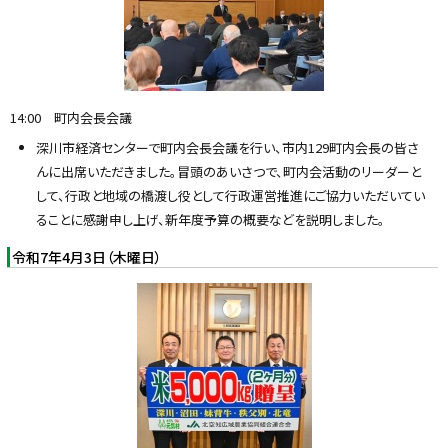
14:00 町内会長会議
深川市経済センターで町内会長会議を行い、市内129町内会長の皆さ
んに出席いただきました。冒頭のあいさつで、町内会活動のリーダーと
して、行政と地域の橋渡し役として行政運営推進にご協力いただいてい
ることに感謝申し上げ、新年度予算の概要などを説明しました。
令和7年4月3日（木曜日）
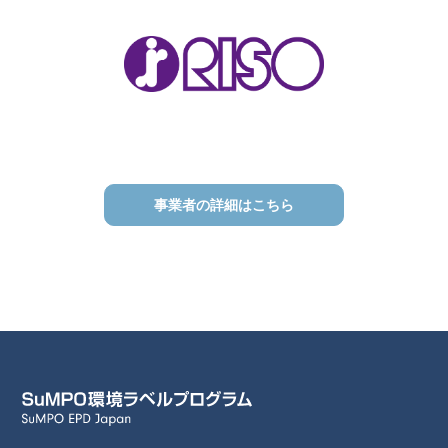
事業者の詳細はこちら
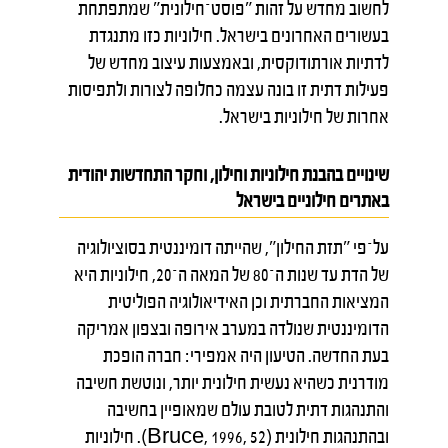
לחשוב מחדש על זהות "פוסט־חילונית" שמתפתחת
בעשורים האחרונים בישראל. חילוניות כזו מתנגדת
לדתיות אורתודוקסית, ובאמצעות עיצוב מחדש של
פעילות דתית זו בונה עצמה כחלופה לצורות ולתפיסות
אחרות של חילוניות בישראל.
שינויים בהבנת חילוניות וחילון, וחקר התחדשות יהודית
באתרים חילוניים בישראל
על־פי "תזת החילון", שהייתה דומיננטית בסוציולוגיה
של הדת עד שנות ה־80 של המאה ה־20, חילוניות היא
המציאות החברתית וכן האידיאולוגיה הפוליטית
הדומיננטית שנולדה במערב אירופה ובצפון אמריקה
בעת החדשה. הטיעון היה אמפירי: חברה הופכת
מודרנית כשהיא נעשית חילונית יותר, ונוטשת חשיבה
והתנהגות דתית לטובת עולם שמאופיין בחשיבה
ובהתנהגות חילונית (52 ,Bruce, 1996). חילוניות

▶ **WHAT IS REQUIRED**: Rewrite all the lines of the data above with "町内会長会議" replaced by "町内会長連絡会議" wherever it appears, and change nothing else. Omit the pictures.

▶ **RESPONSE TO THE TASK**:
14:00 町内会長連絡会議
深川市経済センターで町内会長連絡会議を行い、市内129町内会長の皆さ
んに出席いただきました。冒頭のあいさつで、町内会活動のリーダーと
して、行政と地域の橋渡し役として行政運営推進にご協力いただいてい
ることに感謝申し上げ、新年度予算の概要などを説明しました。
令和7年4月3日（木曜日）
事業者の詳細はこちら
לחשוב מחדש על זהות "פוסט־חילונית" שמתפתחת
בעשורים האחרונים בישראל. חילוניות כזו מתנגדת
לדתיות אורתודוקסית, ובאמצעות עיצוב מחדש של
פעילות דתית זו בונה עצמה כחלופה לצורות ולתפיסות
אחרות של חילוניות בישראל.
שינויים בהבנת חילוניות וחילון, וחקר התחדשות יהודית
באתרים חילוניים בישראל
על־פי "תזת החילון", שהייתה דומיננטית בסוציולוגיה
של הדת עד שנות ה־80 של המאה ה־20, חילוניות היא
המציאות החברתית וכן האידיאולוגיה הפוליטית
הדומיננטית שנולדה במערב אירופה ובצפון אמריקה
בעת החדשה. הטיעון היה אמפירי: חברה הופכת
מודרנית כשהיא נעשית חילונית יותר, ונוטשת חשיבה
והתנהגות דתית לטובת עולם שמאופיין בחשיבה
ובהתנהגות חילונית (52 ,Bruce, 1996). חילוניות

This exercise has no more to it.